Turning to settlement agreements, an insurer who seeks relief based on a fraudulent misrepresentation must prove the following:

  • A pre-contractual incorrect statement;
  • Which was material or wrongful;
  • Made by the other party to the contract;
  • Which was made fraudulently or with the intention of inducing the contract; and
  • Which caused the other party to suffer loss or induced the contract.

If an insurer would not have entered into a settlement agreement at all but for the misrepresentation, it can seek a rescission of the settlement agreement, but it is not settled law whether it can also do so if it simply accepted different terms (such as a higher settlement figure).

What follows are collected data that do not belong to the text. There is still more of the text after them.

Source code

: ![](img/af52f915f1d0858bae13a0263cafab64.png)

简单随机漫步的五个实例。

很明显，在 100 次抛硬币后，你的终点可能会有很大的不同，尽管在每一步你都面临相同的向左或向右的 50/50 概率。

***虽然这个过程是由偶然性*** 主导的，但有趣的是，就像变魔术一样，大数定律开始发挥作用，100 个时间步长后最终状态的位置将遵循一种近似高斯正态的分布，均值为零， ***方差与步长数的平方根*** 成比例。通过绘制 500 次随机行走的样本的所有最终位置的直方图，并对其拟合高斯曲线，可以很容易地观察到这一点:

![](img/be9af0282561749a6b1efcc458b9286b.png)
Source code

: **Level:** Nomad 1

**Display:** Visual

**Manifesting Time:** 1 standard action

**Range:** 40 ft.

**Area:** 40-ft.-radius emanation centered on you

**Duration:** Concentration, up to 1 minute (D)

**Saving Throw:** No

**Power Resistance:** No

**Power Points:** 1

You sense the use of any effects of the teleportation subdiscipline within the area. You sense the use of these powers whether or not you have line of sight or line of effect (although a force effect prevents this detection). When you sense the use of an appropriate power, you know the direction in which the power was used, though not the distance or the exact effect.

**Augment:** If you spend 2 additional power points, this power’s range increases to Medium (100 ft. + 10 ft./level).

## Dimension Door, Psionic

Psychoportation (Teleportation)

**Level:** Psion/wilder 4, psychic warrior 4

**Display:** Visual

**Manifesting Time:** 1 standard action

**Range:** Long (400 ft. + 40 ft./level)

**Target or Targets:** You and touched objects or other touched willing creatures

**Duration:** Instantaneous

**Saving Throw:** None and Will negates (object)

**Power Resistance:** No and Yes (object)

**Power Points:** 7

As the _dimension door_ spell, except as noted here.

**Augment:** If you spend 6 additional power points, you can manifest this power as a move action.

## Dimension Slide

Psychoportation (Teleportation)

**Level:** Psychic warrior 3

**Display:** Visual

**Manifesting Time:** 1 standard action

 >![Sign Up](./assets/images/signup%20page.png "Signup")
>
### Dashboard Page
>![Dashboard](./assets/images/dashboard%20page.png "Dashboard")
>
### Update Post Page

The insurer will also have a delictual action with which it can recover the patrimonial loss it has suffered, whether it seeks to rescind the settlement agreement or not.

Our law on fraudulent misrepresentations might however make it more difficult to rely on them than in the UK. The test for inducement in our law was initially objective, the enquiry being whether the misrepresentation would have induced a reasonable person to enter into the contract. However, a few recent decisions have leaned in favour of a subjective test, changing the enquiry to whether the other person actually believed the misrepresentation.[3] That is unfortunate, for the reasons set out in Hayward.

Keep in mind that these remedies apply to an insurer who only obtains knowledge of fraud, or confirmation of its suspicions of fraud, after a court order or settlement agreement. An insurer who settles a claim with full knowledge, or which is aware of but does not adduce the relevant evidence at trial, will not have a remedy.

Insurers will be pleased to learn that their hands are not tied if fraud is discovered after a claim is settled by agreement or judgment. Caution should still be exercised though, to ensure there is adequate proof of the requirements for the rescission of either the judgment or settlement agreement, because if the allegation of fraud is unsuccessful, this could open the insurer up to a defamation suit.

Published on the ILASA website with kind permission from the Author:

Ina Iyer

Senior Associate, Clyde & Co

 

[1] [2016] UKSC 48.

[2] Erasmus Superior Court Practice.

[3] Orville Investments (Pty) Ltd v Sandfontein Motors 2000 (2) SA 886 (T).